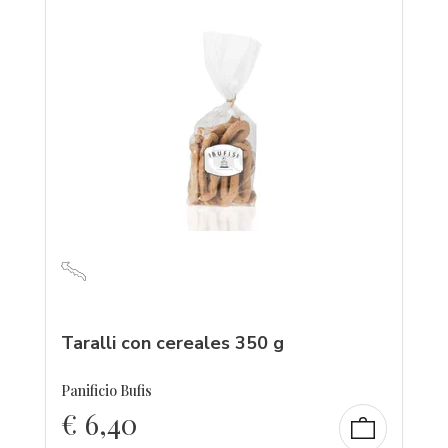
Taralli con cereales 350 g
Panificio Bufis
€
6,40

---

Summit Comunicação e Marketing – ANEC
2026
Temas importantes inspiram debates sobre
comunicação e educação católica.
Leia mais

Exercise aim - List every line of the listing above that contains the string "Summit", matching case exactly.

Task solution -
Summit Comunicação e Marketing – ANEC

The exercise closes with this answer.